A revolutionary spirit infuses the air amidst the 2-300 tents that have sprung up on the lawn like so many mushrooms. There seems to be a sign or table for just about any political cause one can imagine, except for extreme right-wing, i.e., Nazi, thinking. The right wing is represented at OLA by groups associated with Ron Paul and Oathkeepers. The full spectrum of left wing groups are represented there, from the Wobblies (IWW) to the Revolutionary Communist Party (RCP). (RCP publishes a great newspaper called 'Revolution' to which I sometimes subscribe.)

Saturday, Alma and I stood with our signs displayed for motorists and pedestrians passing by. We did some of this also on Sunday. But on Sunday, our natural curiosity took over and we decided to investigate a little more closely the ways by which the OLA folks govern themselves. For make no mistake about it: what is happening with the Occupy folks in Los Angeles and countless other encampments across this country is a radical experiment in self government.

This experiment is not without its occasional moments of hilarity, both intended and unintended. Yesterday, at 6 p.m., Alma and I went in pursuit of the so-called 'Outreach Committee" because we were curious to find out what steps the OLA folks were taking to reach out beyond the block of City Hall. (They are making numerous efforts, as we would find out during the General Assembly later that night.) Alma and I walked to the South Steps where a band was playing rock and roll with amplified instruments. No Outreach Committee could be meeting there unless they would be conducting affairs entirely with sign language. Someone sitting at a table there pointed across the street (to the lawn of another City Hall building) where a group was gathered on the lawn and told us they thought that was where the Committee was meeting. So we ambled across the street and sat down at the outskirts of the group. It was using the 'human mike' whereby one person speaks short clauses and the entire group repeats those clauses. So it took awhile before we found out that we had actually stumbled upon the meeting of the Facilitation Committee which handles administration of the General Assembly.

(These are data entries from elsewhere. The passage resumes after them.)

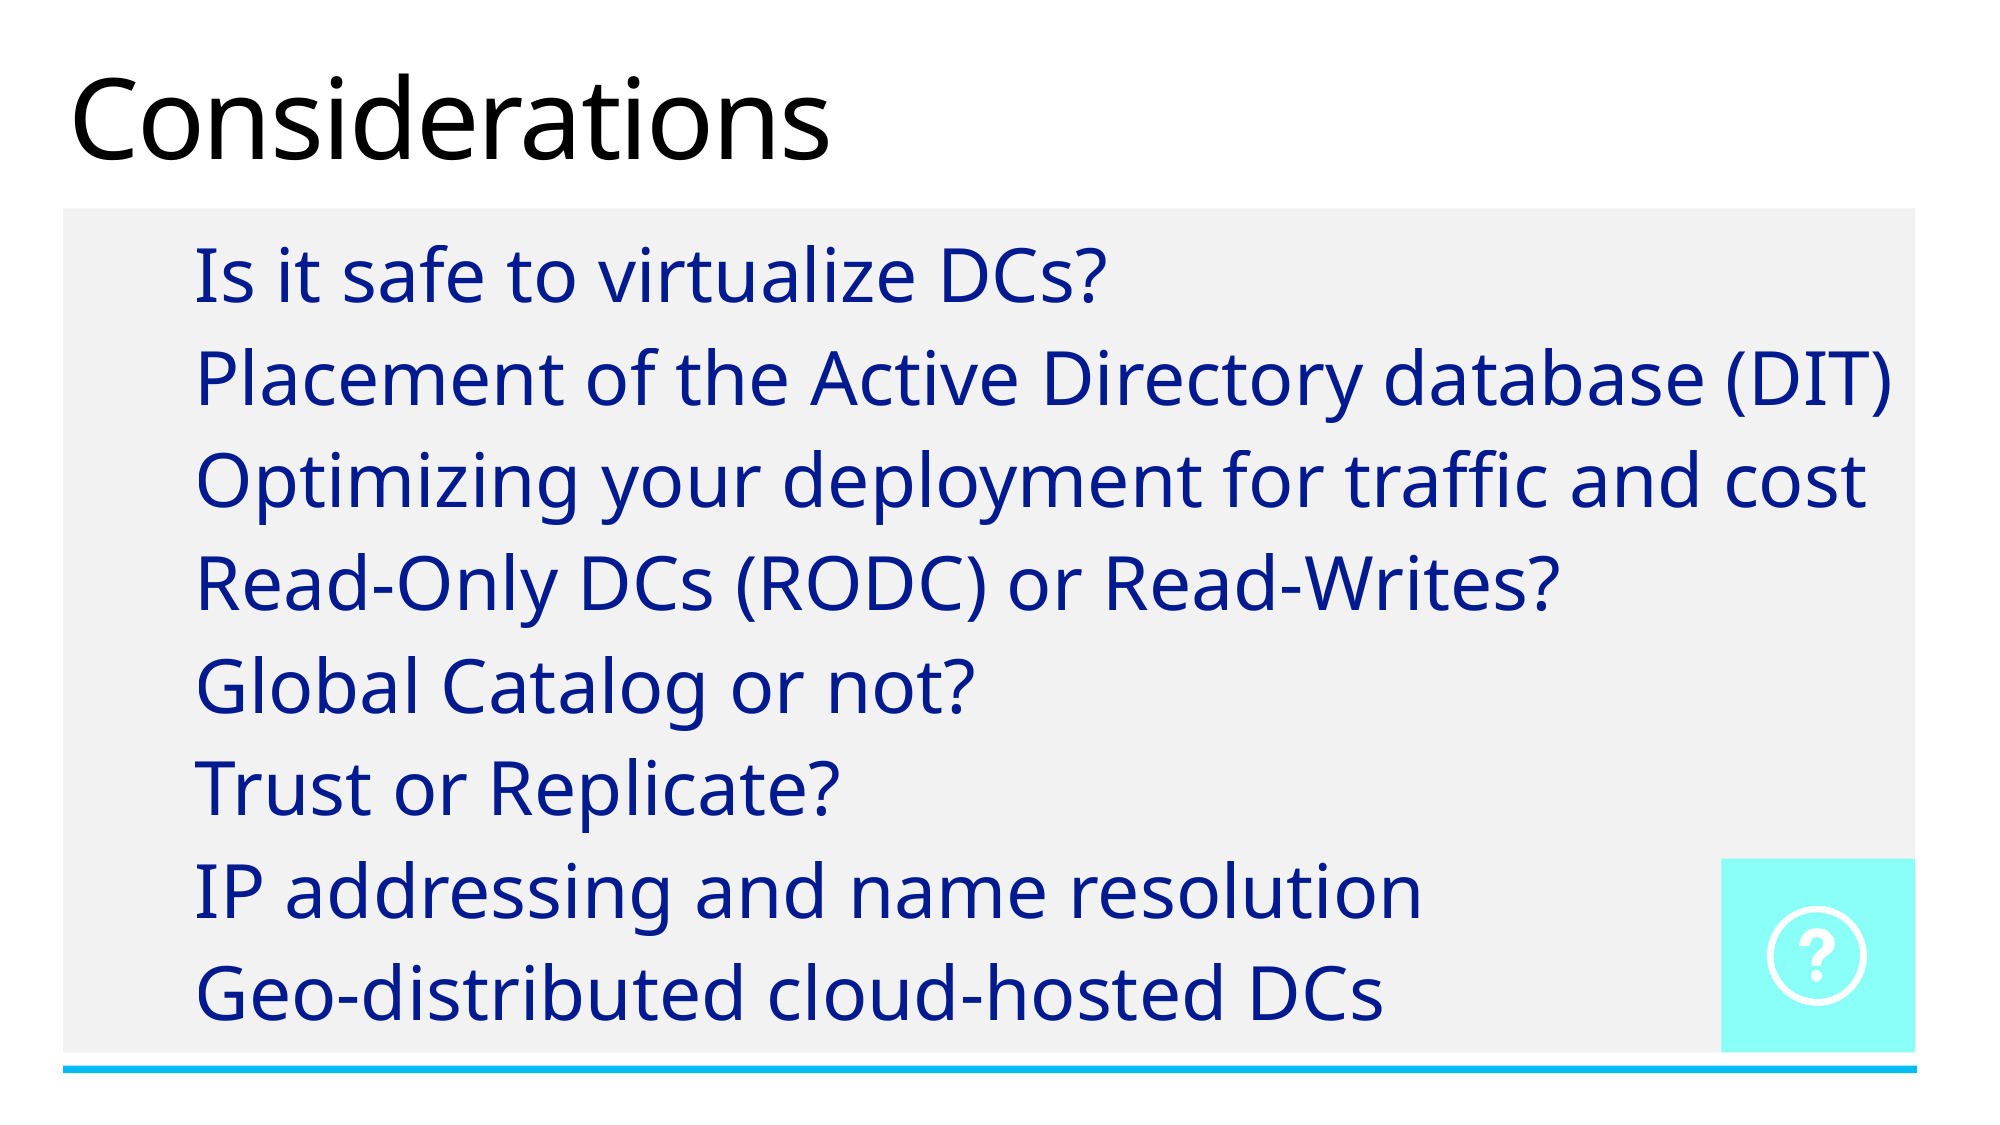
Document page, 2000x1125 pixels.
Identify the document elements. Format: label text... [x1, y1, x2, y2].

title Considerations [44, 47, 1956, 196]
list Is it safe to virtualize DCs? Placement of the Active Directory database (DIT) Optimizing your deployment for traffic and cost Read-Only DCs (RODC) or Read-Writes? Global Catalog or not? Trust or Replicate? IP addressing and name resolution Geo-distributed cloud-hosted DCs [170, 212, 2000, 1059]
text_box [62, 208, 1916, 1053]
text_box [62, 1065, 1918, 1074]
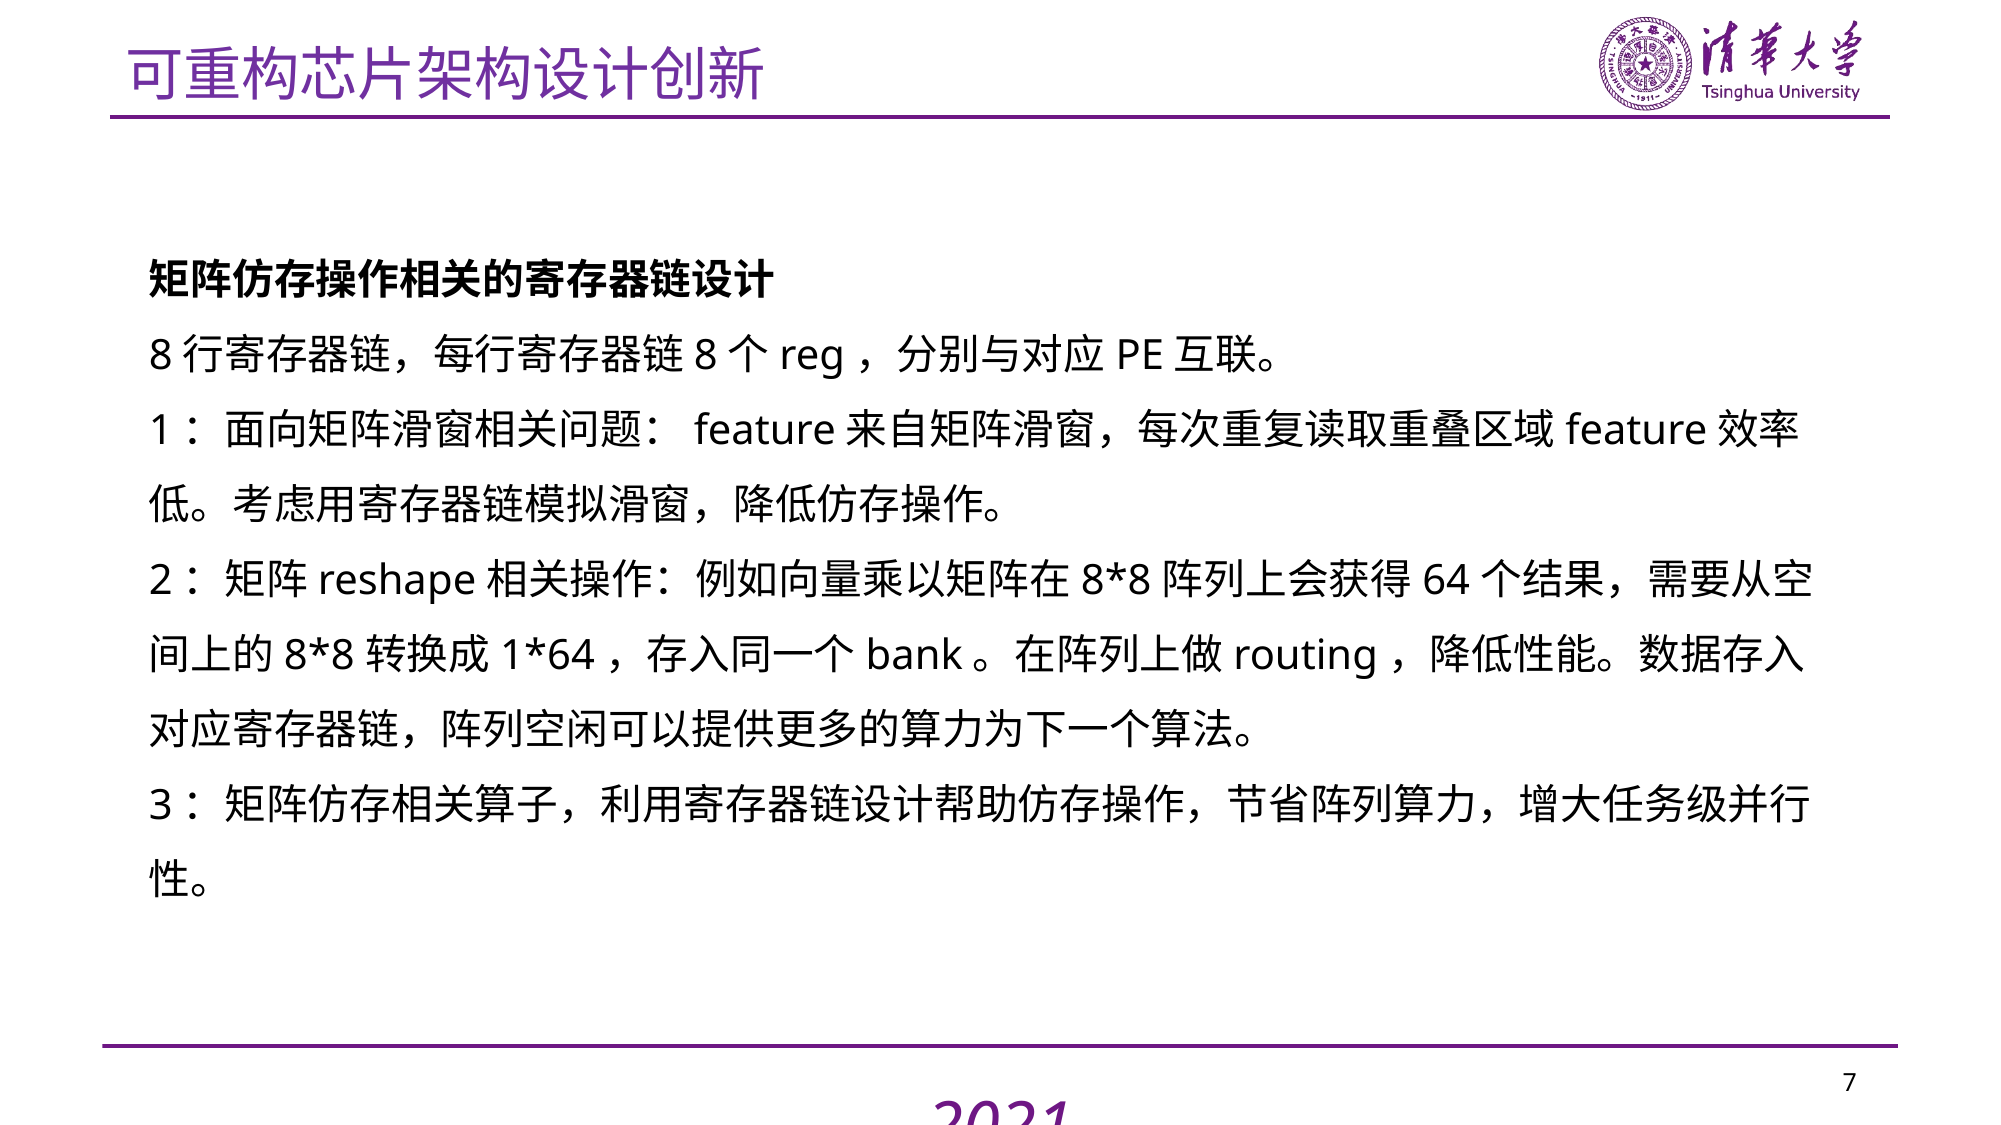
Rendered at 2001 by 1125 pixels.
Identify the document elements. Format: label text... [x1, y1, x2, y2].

text_box 矩阵仿存操作相关的寄存器链设计 8行寄存器链，每行寄存器链8个reg，分别与对应PE互联。 1：面向矩阵滑窗相关问题：feature来自矩阵滑窗，每次重复读取重叠区域feature效率低。考虑用寄存器链模拟滑窗，降低仿存操作。 2：矩阵reshape相关操作：例如向量乘以矩阵在8*8阵列上会获得64个结果，需要从空间上的8*8转换成1*64，存入同一个bank。在阵列上做routing，降低性能。数据存入对应寄存器链，阵列空闲可以提供更多的算力为下一个算法。 3：矩阵仿存相关算子，利用寄存器链设计帮助仿存操作，节省阵列算力，增大任务级并行性。 [133, 220, 1850, 910]
slide_number 7 [1624, 1053, 2000, 1114]
picture [1570, 0, 1890, 133]
title 可重构芯片架构设计创新 [109, 20, 1596, 116]
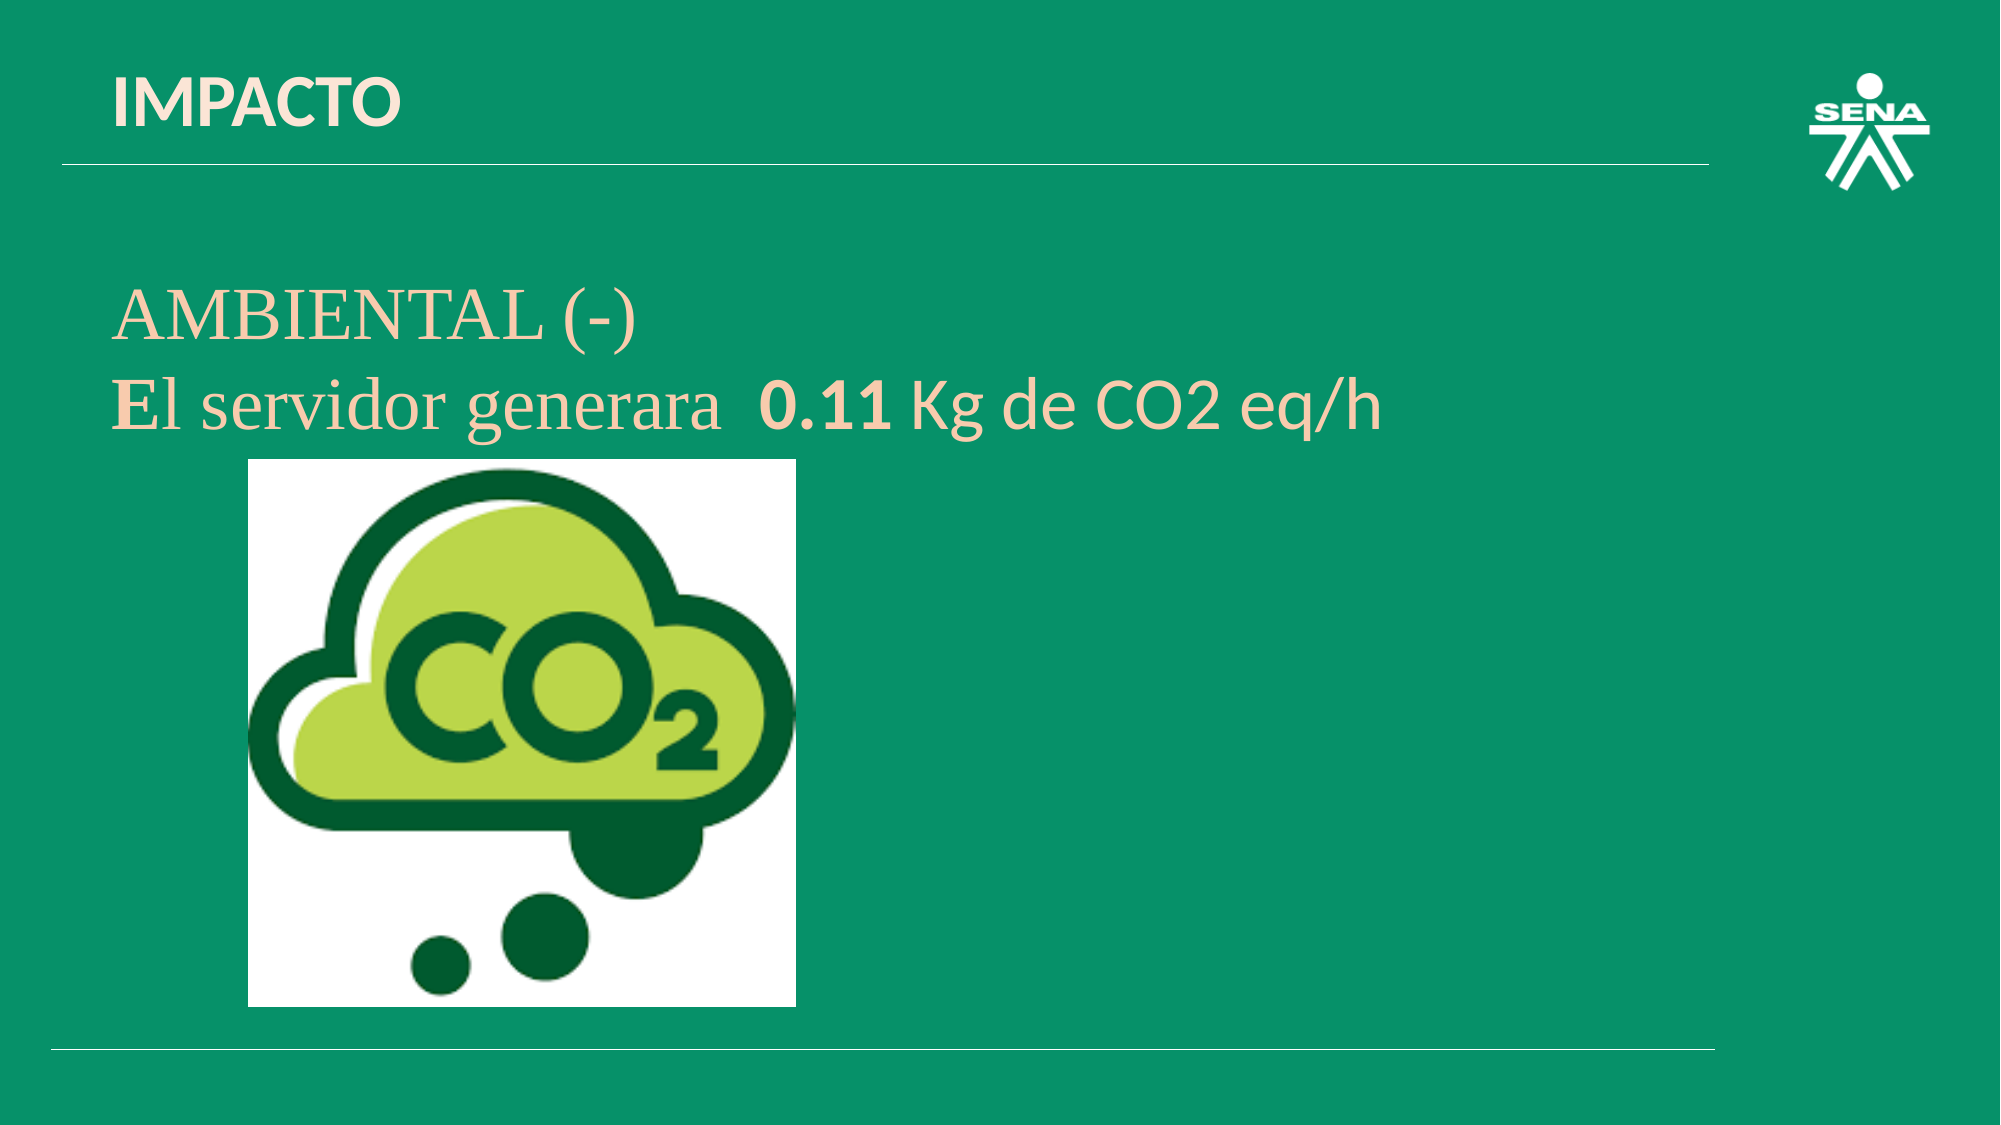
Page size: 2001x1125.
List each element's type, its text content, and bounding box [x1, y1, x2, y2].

text_box IMPACTO [96, 44, 779, 149]
text_box AMBIENTAL (-) El servidor generara 0.11 Kg de CO2 eq/h [96, 257, 1659, 523]
picture [0, 0, 2000, 1125]
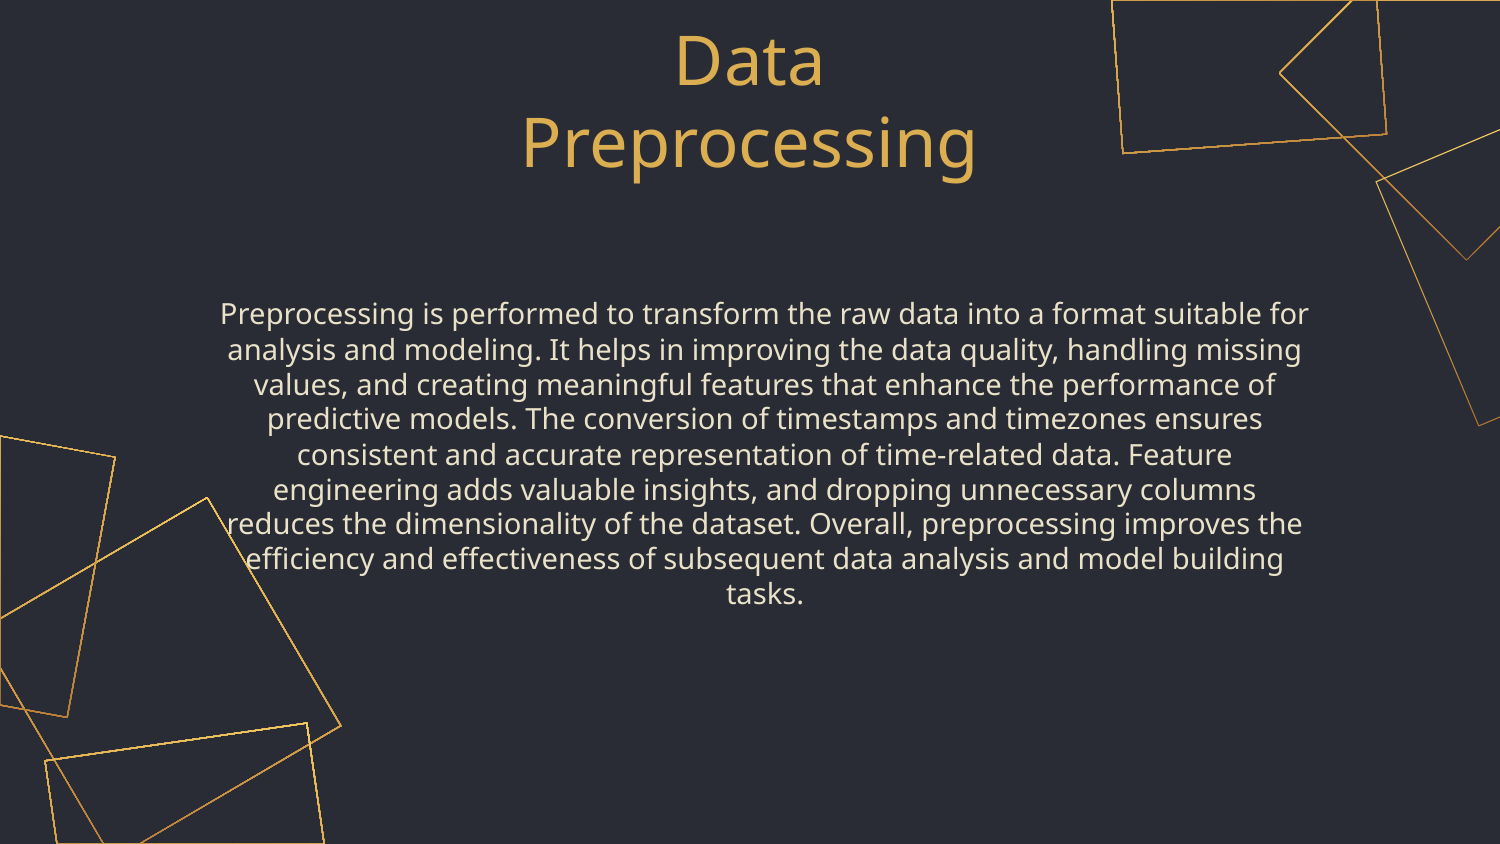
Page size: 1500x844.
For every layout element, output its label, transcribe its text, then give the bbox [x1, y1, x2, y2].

By this point, our legs were weary from having walked the block 2-3 times. So, figuring that one committee was as good as another, we plopped down on the grass and listened as committee members (which we became by merely showing up) wrangled with proposals to make the General Assembly run more efficiently but also to ensure that all who wished to be heard could be heard.

A young black man with hair in dreadlocks was speaking animatedly when we came up and was countered by an older gentleman with long grey hair in a ponytail and a twinkle in his eye. (If I had not known it was 2011, I might have thought I was seeing Benjamin Franklin speaking.) They went around and around on the question of whether there should be any time limits on speakers or whether the speakers should be allowed to speak their peace, no matter the length. It was amazing to see the young people (and a few middle-aged folks like us) wrangle so energetically with the issue of whether questions should come before blocks, vice versa, or something in between. The decision was ultimately tabled for further discussion and the group broke up with a group hug.

Every so often, someone would say something and various members in the Committee would raise both hands above their heads and wiggle all their fingers vigorously. It was so endearing and I was to soon learn that this meant that the person listening, by wiggling their fingers, was signifying they agreed with what the speaker was saying. There were other arcane hand signals and verbiage (like 'Stack" and "Hard Blocks") that I am still struggling to understand. But this Committee meeting and subsequent General Assembly rank as one of the more moving experiences of my life.

The Occupy folks are using a form of direct democracy that I had never experienced personally before. Essentially, every member of the group (or 'General Assembly') must agree with a proposal before it can take effect. In other words, there is no attempt to secure just enough votes for a bare majority. If one person at the General Assembly holds their arms up in a crossed position, that is a hard block and the entire GA must  satisfy that 'blocker's' concerns for the proposal to achieve standing.

On one of our circuits around City Hall, I came across a hand-lettered sign someone had discarded. It held simply these words:


"That government of the people, by the people and for the people shall not perish from the earth."